By digger
Published in The Confluence
Autumn 2006 - v.12, no.2
Reclaim the Commons Issue
These Comments are from participants in the Reclaim the Commons convergence in Chicago this April 9-11, 2006.
John Peck, Family Farm Defenders, Madison, Wisconsin:
"Most of our our life is based on Commons. We're talking about water, the air, our food. Many believe that food should be a human right; not a commodity. If the Commons are taken away from us and privatized, commodified and corporatized, our freedoms as a people are diminished, our communities are vulnerable. We lose local control and we are at the mercy of corporations."
Sarah Alexander, White Earth Land Recovery Project
"The wild rice grows naturally in all the lakes and rivers [in Minnesota], it is not something that is owned by any one person. It's something that the Anishonabe have been given the directive to be the caretakers of. Regardless of reservation boundaries, the Anishonabe community looks at it as something that they have to take care of wherever it is. ... I guess in terms of Commons, it's the not the wild rice in particular that could be delivered in bags of grain every year to the reservation. It's the actual lakes and the eco-system, the essence of rice that's been protected and is sacred for the Anishonabe. This has been going on for thousands and thousands of years. "A lot of the land on the reservation is where their ricing areas are held in common by the tribe itself or held in trust by the Federal Government." The White Earth Land Recovery Project assists thousands of Native people in Minnesota, who use traditional methods to harvest over 60,000 acres of wild rice each year.
Alex Huntrods , Madison, Wisconsin:
"We live in 11 cooperatives, organized through Madison Community Cooperatives, which is a not-for profit. They are run collectively, through modified consensus. "Our main focus as far as Commons is the ability of our communities to actually exist. Right now I think in many places communities are at a real low point. When people live in separate apartments there's no real community...It's hard to develop community through sterile apartments, you don't have common areas where people can get together, community spaces. I think that to reclaim the Commons is to create a new community with community involvement. It's not necessarily a monoculture community, It's a gathering of different communities. "[At Madison Community Cooperatives,] people pay shares, although I think it's called rent in the official documents for legal purposes. The idea is we each share all our costs, we buy supplies collectively, we buy organic food, locally produced food, as much as possible. Doing that, just with the scales of economy, you can do it very efficiently."
Anuradha Mittal, The Oakland Institute:
"Food sovereignty can be best described as a country's or a community's right to grow food in ways which are ecologically, economically and socially appropriate for them.
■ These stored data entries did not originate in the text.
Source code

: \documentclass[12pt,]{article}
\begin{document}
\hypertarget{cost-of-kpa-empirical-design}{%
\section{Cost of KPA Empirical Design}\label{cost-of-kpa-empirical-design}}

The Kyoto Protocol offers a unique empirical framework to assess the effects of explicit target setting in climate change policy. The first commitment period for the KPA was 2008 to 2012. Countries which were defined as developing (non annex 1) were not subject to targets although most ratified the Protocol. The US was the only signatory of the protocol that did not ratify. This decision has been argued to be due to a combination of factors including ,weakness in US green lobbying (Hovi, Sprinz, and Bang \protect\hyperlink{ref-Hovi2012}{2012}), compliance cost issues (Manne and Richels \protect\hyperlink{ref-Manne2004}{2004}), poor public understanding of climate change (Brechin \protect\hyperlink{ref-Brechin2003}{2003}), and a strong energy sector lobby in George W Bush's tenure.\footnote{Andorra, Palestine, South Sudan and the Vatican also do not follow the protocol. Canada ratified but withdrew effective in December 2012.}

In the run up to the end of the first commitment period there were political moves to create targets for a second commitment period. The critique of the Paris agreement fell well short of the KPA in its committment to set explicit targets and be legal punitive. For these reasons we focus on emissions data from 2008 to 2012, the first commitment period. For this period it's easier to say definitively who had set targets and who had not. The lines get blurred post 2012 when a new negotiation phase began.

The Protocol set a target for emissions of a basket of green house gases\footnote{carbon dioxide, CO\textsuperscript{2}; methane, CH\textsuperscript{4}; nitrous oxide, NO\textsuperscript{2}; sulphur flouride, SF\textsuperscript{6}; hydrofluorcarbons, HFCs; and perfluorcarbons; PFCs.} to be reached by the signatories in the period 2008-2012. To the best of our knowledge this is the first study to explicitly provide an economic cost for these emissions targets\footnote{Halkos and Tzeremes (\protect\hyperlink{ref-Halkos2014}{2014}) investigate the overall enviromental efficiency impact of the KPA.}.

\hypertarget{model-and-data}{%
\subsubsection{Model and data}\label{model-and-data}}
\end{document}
The basis of food sovereignty is the principle to prioritize food that is produced locally by local farmers, by indigenous people, by local fisher-folk. It basically prioritizes land reform. It recognizes farmers' rights to water seed and land. It's about creating a whole new farm economy that puts sustainable, agro-ecological agriculture in practice with small farmers at the heart of the country's policies."
How does the Commons fit into that? How does that fit into food sovereignty?
"Commons are not just about a right, they are also about a responsibility. So when we see food, or land, or water seen as commons, we recognize a responsibility as humanity to insure biodiversity, so that nature and the Earth can flourish. You cannot separate the concept of Commons from food sovereignty. When you start privatizing our bio-resources, our seeds, our land our water, you're taking it away from the public domain. So it is all very closely linked with the whole concept of sovereignty. As long as corporations are controlling our seeds we cannot have food sovereignty."
Jan Edwards, Alliance for Democracy:
"A lot of people have read The Tragedy of the Commons, which basically argues that the Commons will be destroyed if people are allowed to take from them freely. I'm not advocating that we just trash the Commons. I'm advocating that we think about the Commons, think about what the Commons means and how we can best support all life on the planet. "I do believe that the best way to protect the Commons is by giving rights to the Commons, rights for their own sake. We shouldn't continue to depend on human property rights to protect a non-property gift of nature, but that they have a right to exist on their own terms. "In this country, at this time, a legal right is what is needed if we're going to stop the destruction. If times change and we no longer need legal rights to protect it and we can protect it just by thinking about it and educating people, that would be fine, too, But right now, I think the Commons needs legal protection and quickly."